ジルコニアは、現在、セラミック修復において最も多く使用されている材料です。その隆盛の原動力の一つに、ジルコニアの持つ丈夫さがあげられます。破折強度900~1300MPaというのは、歯科材料の中では最強に位置します。他のセラミックや金属以上の強度を持っているのです(とはいえ絶対に割れないわけではありません。ジルコニアは高い曲げ強度を持っていますが、それでも金属ほどたわまないので、曲げ力を加えると金属が耐える限界点の前で“パリン”と割れます)。
それほど上部なジルコニアの長期予後はどうなんだろう?と気になるところです。それに関して、ジルコニアの10年後の生存率が85%という数字が、最近になって報告されました。その内容を見ると、ジルコニアフレームそのものの破折はなく、前装陶材のチップ(かけること)が28%であったとのことです。

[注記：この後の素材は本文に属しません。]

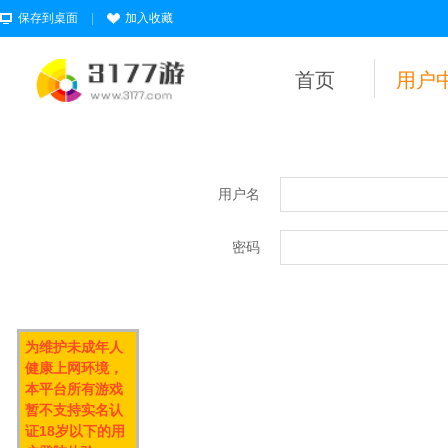
保存到桌面
|
加入收藏
首页
用户
用户名
密码
为维护未成年人
健康上网环境，
本平台所有游戏
暂不支持实名认
证18岁以下的用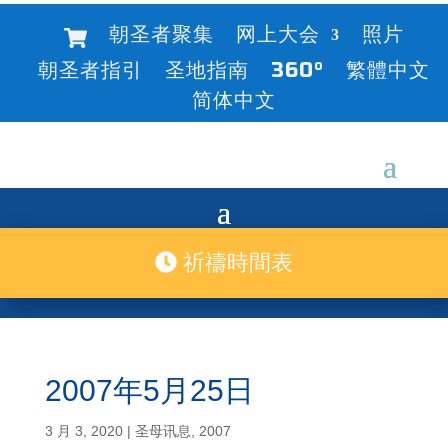
朝圣者聚集
网上大会
照片
朝圣者指引
圣地指南
360°
繁體中文
简体中文
祈禱時間表
2007年5月25日
3 月 3, 2020
|
圣母讯息
,
2007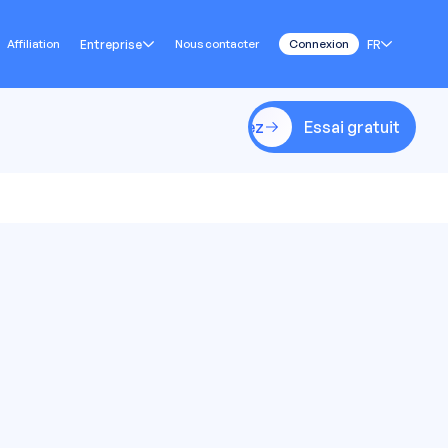
Affiliation
Entreprise
Nous contacter
FR
Connexion
Commencez
Essai gratuit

ジルコニアの10年生存率が85%という数字はまずまずの数値です。きわめて優れているわけでもなく、また劣っている数字でもありません。1985年から2006年までに海外から報告された補綴物の生存率に関する16論文のレビューでは、クラウンブリッジは、装着後10年以上経過すると非生存率が1割を超え始め、15年で約1/3、20年で約1/2まで生存率が落ちる、つまり存在しなくなる、と報告されています。それを考えれば、10年たって残っているジルコニア冠が85%という数字は、ほぼ従来の補綴物と変わらないといえます。優れた強靭性を備えて鳴り物入りで登場したジルコニアがなぜ凡庸な成績なのか?という疑問がわきますね。